Queensland is trying to move on from very public payroll debacles in recent years, but PricewaterhouseCoopers report on the new system staff still “experienced significant delays”.
The review found progress was being slowed by “ambiguous roles and responsibilities” and “ineffective decision-making”.
“Over the last 12 months the program has built good momentum ... however, as it is, we have low confidence that the program will be successful without significant intervention,” the report stated.
PwC blamed a lack of understanding of the scope of the project for obscuring whether the program was within budget or on time.
Queensland Premier Annastacia Palaszczuk insists the project was under budget.
“Everyone is getting paid that should be paid, they are gradually rolling it out and that is the right thing to do,” Ms Palaszczuk said.
“The public don't want another health payroll and it won't happen on my watch, full stop.”

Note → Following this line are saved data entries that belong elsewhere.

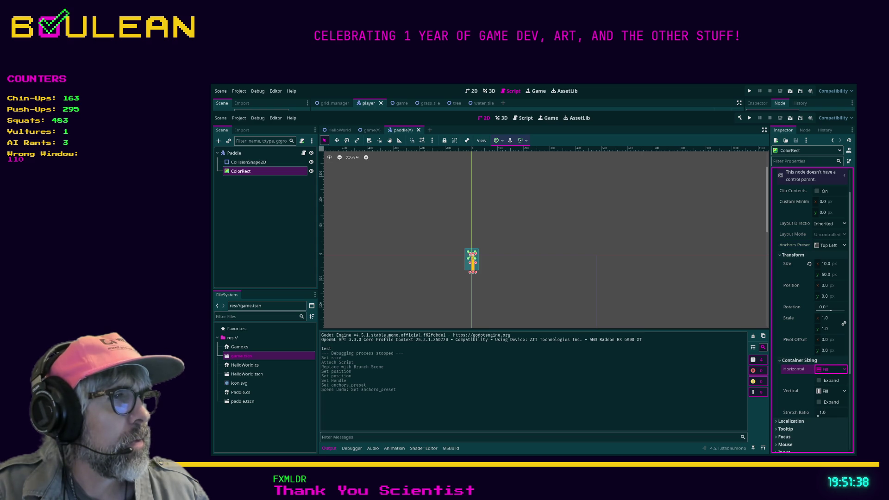
{"action": "left_click", "coordinate": [832, 397]}
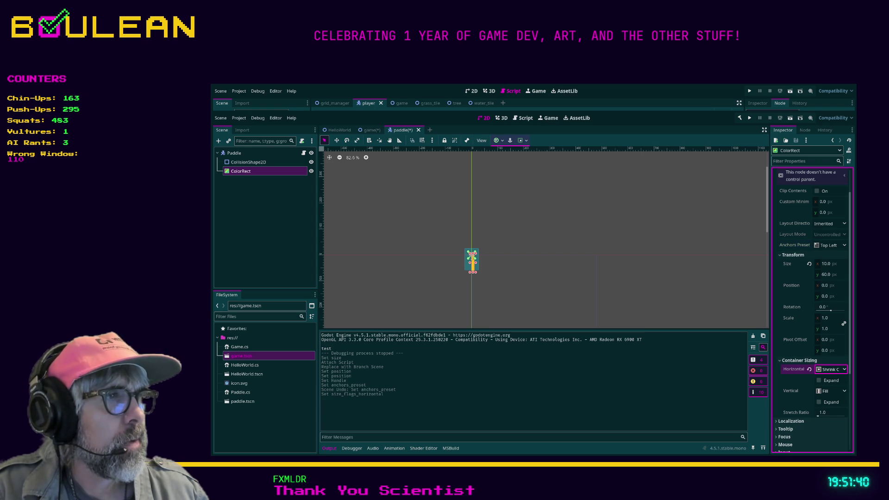
{"action": "left_click", "coordinate": [819, 380]}
{"action": "left_click", "coordinate": [819, 380]}
{"action": "left_click", "coordinate": [832, 391]}
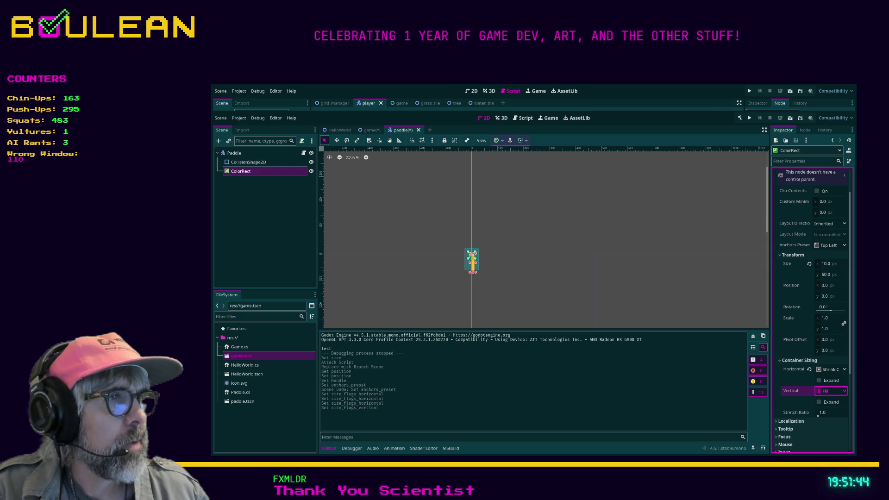
{"action": "left_click", "coordinate": [831, 391]}
{"action": "left_click", "coordinate": [831, 420]}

Opposition Leader Tim Nicholls the previous Newman government understood the size of the job.
“That changed when the government changed and since then we have seen as this report shows two years of bungling and delays and incompetence,” Mr Nicholls said.
“Thirty-five million dollars of a $100 million project budget has already been spent and we are no closer to a solution that is going to work.”
Science and Innovation Minister Leeanne Enoch says the LNP Government spent most of that money.
“It is my understanding the LNP subsequently invested about $18.5 million, or more than half the spend to date, into it for work including initial scoping and a procurement exercise,” Ms Enoch said in a statement.
The first department to be paid through the new payroll system started last November.
“The next implementation is on track for completion by the end of this financial year,” Ms Enoch said.
“The remaining implementations are scheduled for completion by the end of 2018.”